In 2005, Amazon entered into a CSA with AEHT, which wanted to be a qualified cost-sharing agreement (QCSA) under Regs. by. 1.482-7 (a) (1). The agreement required AEHT to prepay “buy-in” to compensate Amazon for the value of intangible assets that were to be transferred to AEHT. In a series of transactions in 2005 and 2006, Amazon transferred three groups of intangible assets to AEHT: (1) the software and other technologies needed to operate Amazon`s European websites, fulfillment centers and related business activities (website technology); (2) the marketing of intangible assets, including trademarks, trade names and domain names relevant to the European business (marketing of intangible assets); and (3) customer lists and other information about Amazon`s European customer base (customer information). In addition to the buy-in payment, the agreement required AEHT to pay an annual shared fee to compensate Amazon for the current IDCs, as these IDCs benefited AEHT. The Tax Court found that the IS`s conclusion that the IRS, using a discount cash flow (DCF) method, was the value of a buy-in for the Cost-Sharing Agreement (CSA) for Amazon .com transfer of the right to use certain existing intangible assets in Europe to its Luxembourg subsidiary was arbitrary, whimsical and inappropriate. In addition, the IRS abused its discretion to find that 100% of the costs accumulated at one of Amazon`s cost points were intangible development costs (IDCs) to be taken into account when calculating cost-share. The typical assets transferred with the company are: in order to remedy the shortcomings of the Safe Harbor Agreement, Privacy Shield has proposed a series of improved safeguards and security measures for European data.

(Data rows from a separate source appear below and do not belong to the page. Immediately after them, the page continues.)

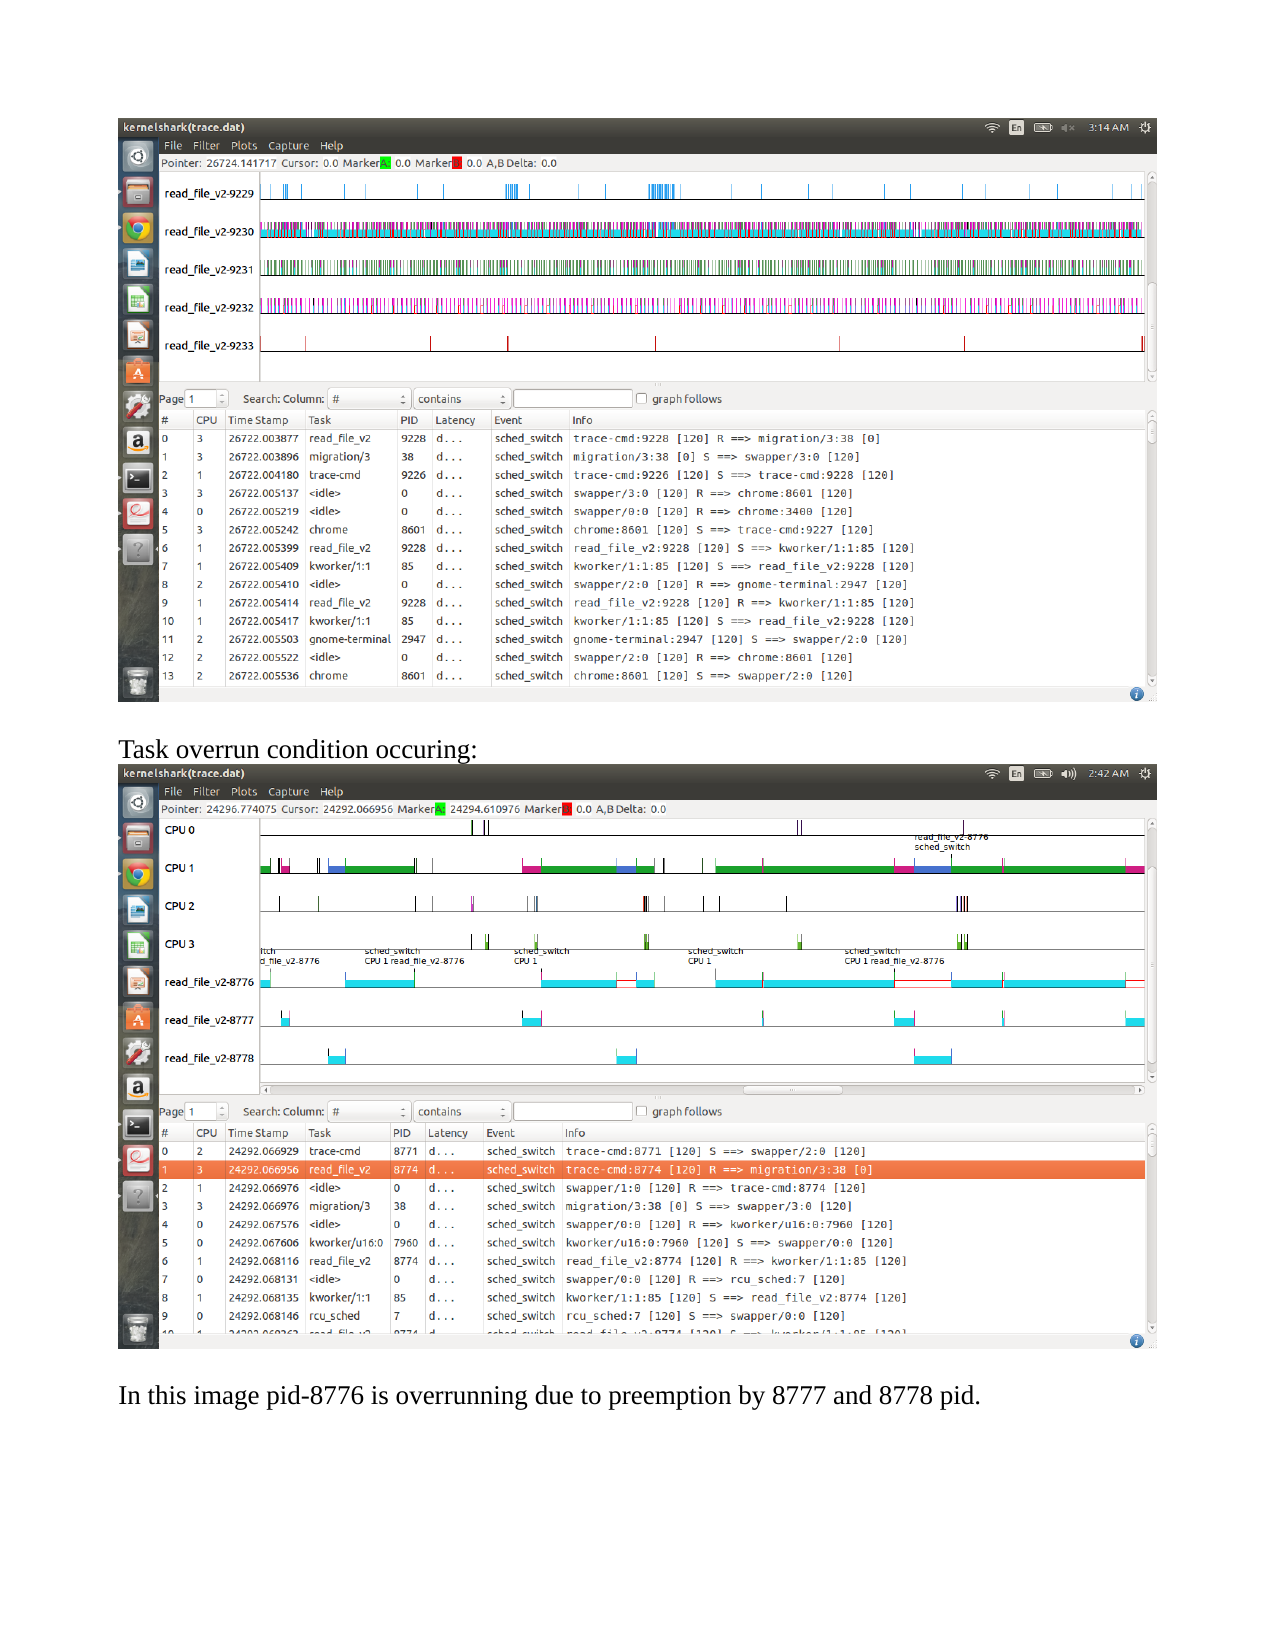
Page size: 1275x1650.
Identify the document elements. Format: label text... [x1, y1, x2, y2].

picture [118, 118, 1157, 702]
picture [118, 764, 1157, 1349]
text Task overrun condition occuring: [118, 733, 1157, 764]
text In this image pid-8776 is overrunning due to preemption by 8777 and 8778 pid. [118, 1379, 1157, 1411]
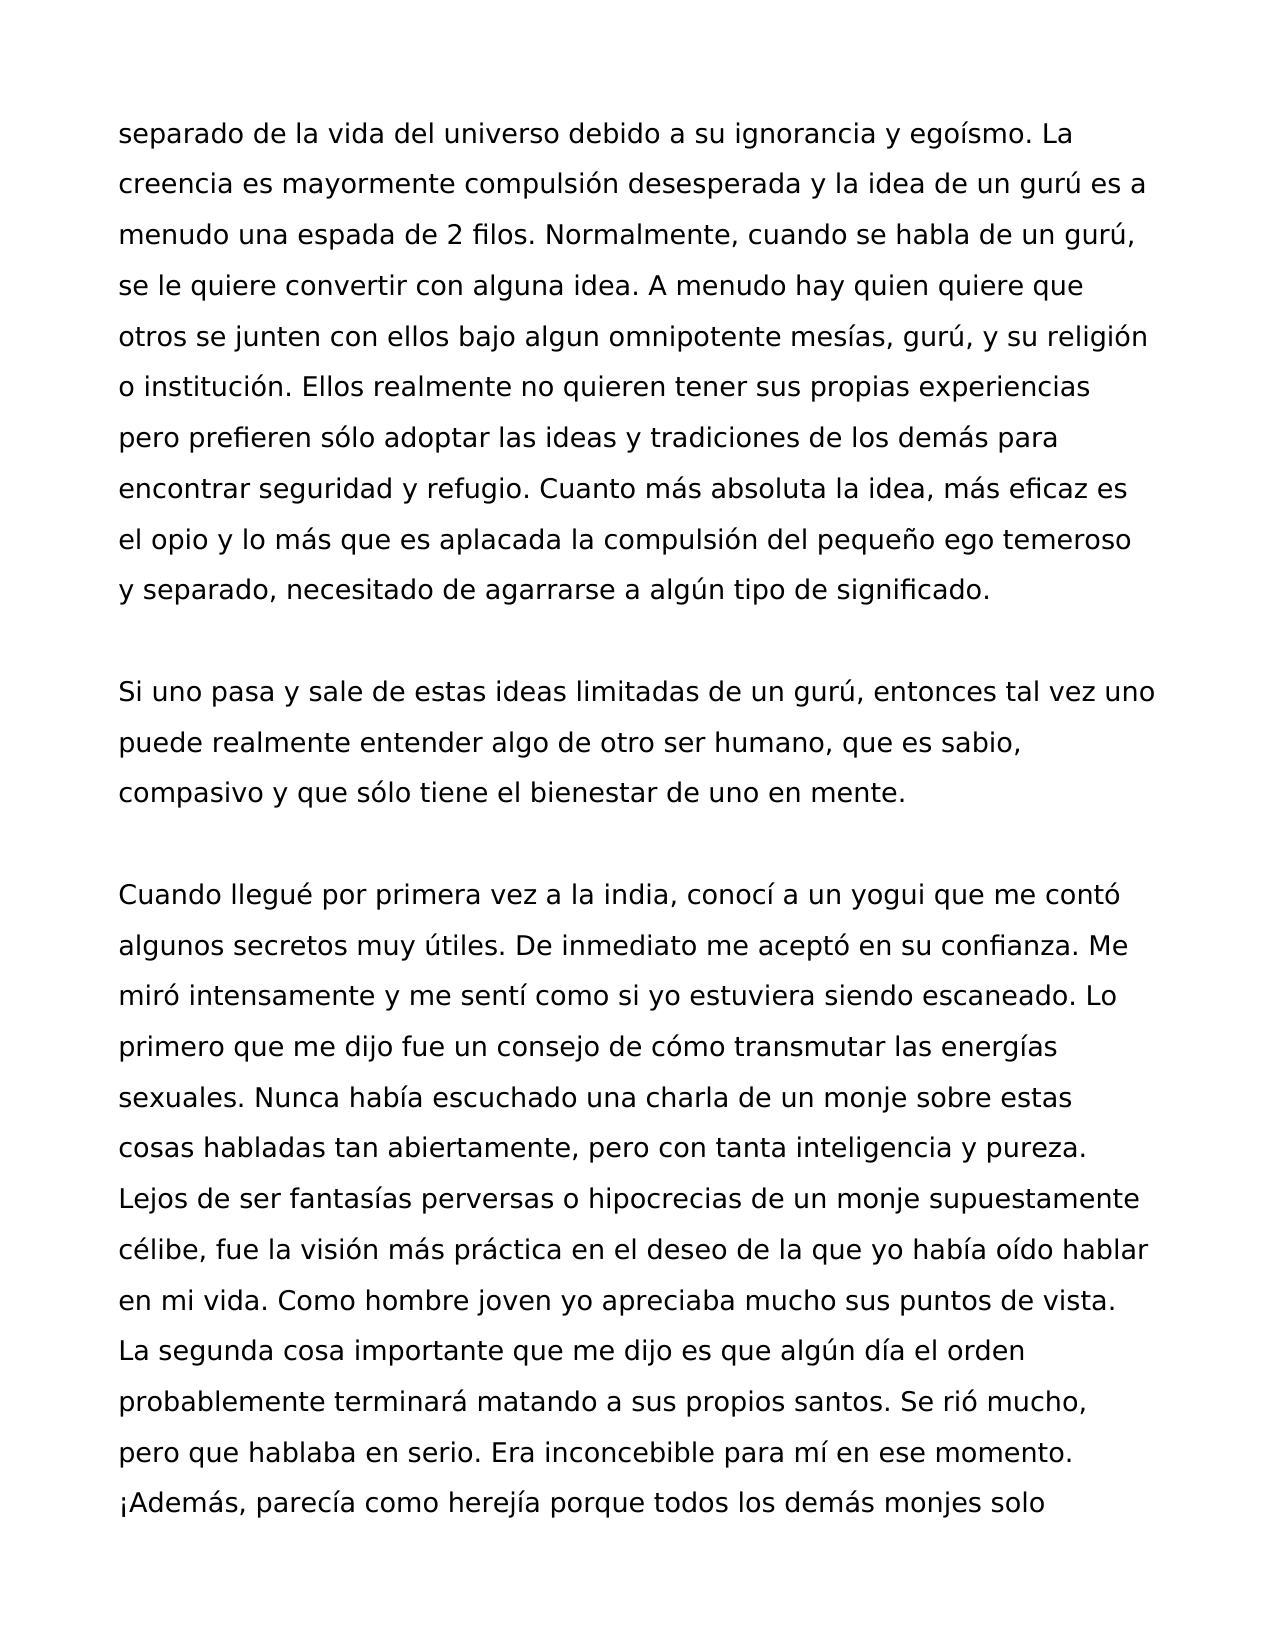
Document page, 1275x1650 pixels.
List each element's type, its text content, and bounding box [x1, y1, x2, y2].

They called on U.S. companies to adopt data protection policies with specific obligations to guarantee individual rights. The U.S. government has also provided new assurances and dispute resolution mechanisms for Europeans. The ECJ felt that all of this was not enough. We recently approached Amazon to specifically request bank transfers and if possible. In response, we received a resounding “yes” with instructions to do so. The case was “Data Protection Commissioner against Facebook Ireland and Maximillian Schrems”. Schrems is an Austrian data protection lawyer who has sued Facebook several times and argued that his personal data is vulnerable to state surveillance if it is transferred to Facebook`s US servers.
Why it`s important to us. Any US company that does business with EU citizens must respect the RGPD in the way it collects and processes user data. But that`s not enough; That is probably the case — without any major changes in the United States.